U.S. workers pocketed a 0.3 percent raise in their pay for the second month in a row. Average hourly earnings jumped five cents to $14.87 in September from $14.82 in the prior month.
But among the key sectors of the economy, there was widespread caution about hiring.
Factory jobs slumped 35,000, while construction payrolls fell by 1,000.
The economy lost 16,000 retail jobs but that was offset by a 16,000 rise in finance, insurance and real estate payrolls.
Reacting to the employment report, a top economist with the Federal Reserve Bank of Philadelphia said she was encouraged that, when the September and August payrolls numbers are taken together, they show a positive average.
Philadelphia Fed research director Loretta Mester also told Reuters she was pleased to see an increase in hours worked, which some economists think presages hiring.
But she said: "I'd feel more comfortable if we were seeing a trend start where we get a pickup in employment growth. That's what we need to have happen for the recovery to continue."
Private analysts were struggling to make sense of the discrepancy between the payrolls series, which is based on a survey of employers, and the unemployment rate, which is gleaned from a poll of households.
"Typically, you need gains in jobs of 100,000 a month to keep the unemployment rate stable," said Merrill Lynch chief economist Bruce Steinberg.
Instead, he noted that the jobless rate has fallen for two months in a row. Steinberg said the rosier picture painted by the unemployment rate was at odds with data showing a high number of claims for jobless benefits.
He tended to give more weight to the payrolls data.
"It was, on balance, a weak report," Steinberg said.
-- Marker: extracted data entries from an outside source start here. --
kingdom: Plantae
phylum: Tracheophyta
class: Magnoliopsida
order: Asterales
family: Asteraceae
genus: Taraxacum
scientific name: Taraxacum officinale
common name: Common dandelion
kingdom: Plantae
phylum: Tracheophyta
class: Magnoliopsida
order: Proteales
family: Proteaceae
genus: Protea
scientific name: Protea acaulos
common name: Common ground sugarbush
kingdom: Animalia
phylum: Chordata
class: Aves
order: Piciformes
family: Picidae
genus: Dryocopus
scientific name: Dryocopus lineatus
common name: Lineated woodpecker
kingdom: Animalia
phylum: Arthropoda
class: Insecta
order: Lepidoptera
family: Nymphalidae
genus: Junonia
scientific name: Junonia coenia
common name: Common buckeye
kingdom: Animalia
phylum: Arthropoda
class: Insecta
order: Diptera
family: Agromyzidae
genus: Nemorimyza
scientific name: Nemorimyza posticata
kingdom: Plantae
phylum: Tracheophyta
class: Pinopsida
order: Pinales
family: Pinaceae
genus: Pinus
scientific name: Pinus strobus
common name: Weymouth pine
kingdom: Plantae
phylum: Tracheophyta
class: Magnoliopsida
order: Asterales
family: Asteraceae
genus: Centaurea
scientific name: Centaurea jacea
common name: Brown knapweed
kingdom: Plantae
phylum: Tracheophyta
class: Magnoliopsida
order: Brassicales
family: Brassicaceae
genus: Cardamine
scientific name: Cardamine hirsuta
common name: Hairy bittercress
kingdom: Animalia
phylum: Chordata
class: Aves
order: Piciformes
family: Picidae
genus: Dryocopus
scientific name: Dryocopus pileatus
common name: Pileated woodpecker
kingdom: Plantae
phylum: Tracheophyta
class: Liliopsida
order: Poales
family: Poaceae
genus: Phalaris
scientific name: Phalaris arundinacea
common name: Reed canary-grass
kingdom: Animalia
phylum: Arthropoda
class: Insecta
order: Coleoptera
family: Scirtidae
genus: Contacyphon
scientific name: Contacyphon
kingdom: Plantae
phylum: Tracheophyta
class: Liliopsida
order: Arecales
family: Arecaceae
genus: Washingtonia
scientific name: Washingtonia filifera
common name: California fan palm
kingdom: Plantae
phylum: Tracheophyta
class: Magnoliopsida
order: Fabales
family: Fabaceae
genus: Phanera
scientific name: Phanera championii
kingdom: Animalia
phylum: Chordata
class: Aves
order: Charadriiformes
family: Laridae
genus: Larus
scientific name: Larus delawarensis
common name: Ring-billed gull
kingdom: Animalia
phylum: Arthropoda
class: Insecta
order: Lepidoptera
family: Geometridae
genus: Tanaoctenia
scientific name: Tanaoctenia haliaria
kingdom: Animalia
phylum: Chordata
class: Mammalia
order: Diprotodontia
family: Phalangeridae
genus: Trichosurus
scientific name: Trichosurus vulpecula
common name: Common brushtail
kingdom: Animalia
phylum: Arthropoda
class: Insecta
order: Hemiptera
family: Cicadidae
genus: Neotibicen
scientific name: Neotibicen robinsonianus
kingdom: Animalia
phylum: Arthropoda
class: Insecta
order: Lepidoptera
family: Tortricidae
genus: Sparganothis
He agreed with other analysts who said the data did not warrant a so-called inter-meeting Fed move -- action taken between the central bank's regular scheduled policy meetings -- but said a reduction in borrowing costs does seem likely next month.
"The Fed is going to ease at the next meeting," he said.
"ON THE EDGE"
Explaining some of the conflicting signals in employment the data, Howard Hayghe, an economist with the Labor Department's Bureau of Labor Statistics, noted that the household survey includes self-employed people while the payroll series does not.
He said that recently, the household survey has been boosted by the number of teenage workers who have held on to their summer jobs, rather than leaving the workforce as many do in the fall.
"The decline in the unemployment rate was good news, but it probably can be discounted, since it's mainly visible in the numbers for teenagers," said Bill Cheney, chief economist at John Hancock Financial Services in Boston.
Even within the household survey, there were reasons for caution. For example, the data said workers were remaining unemployed for an average of 17.8 weeks, the longest since December 1994.
The jobs data followed downbeat reports that have fueled fears that the U.S. economy, which has been in recovery from last year's recession, may fall victim to another downturn.
On Tuesday, the Institute for Supply Management's closely watched survey showed a contraction in the factory sector for the first time in eight months.
At the Fed's Sept. 24 meeting, a majority of officials opted against changing rates. But two policymakers dissented, and pushed for a rate reduction. After the weak ISM data, speculation about a potential inter-meeting Fed rate cut began to gather steam in financial markets.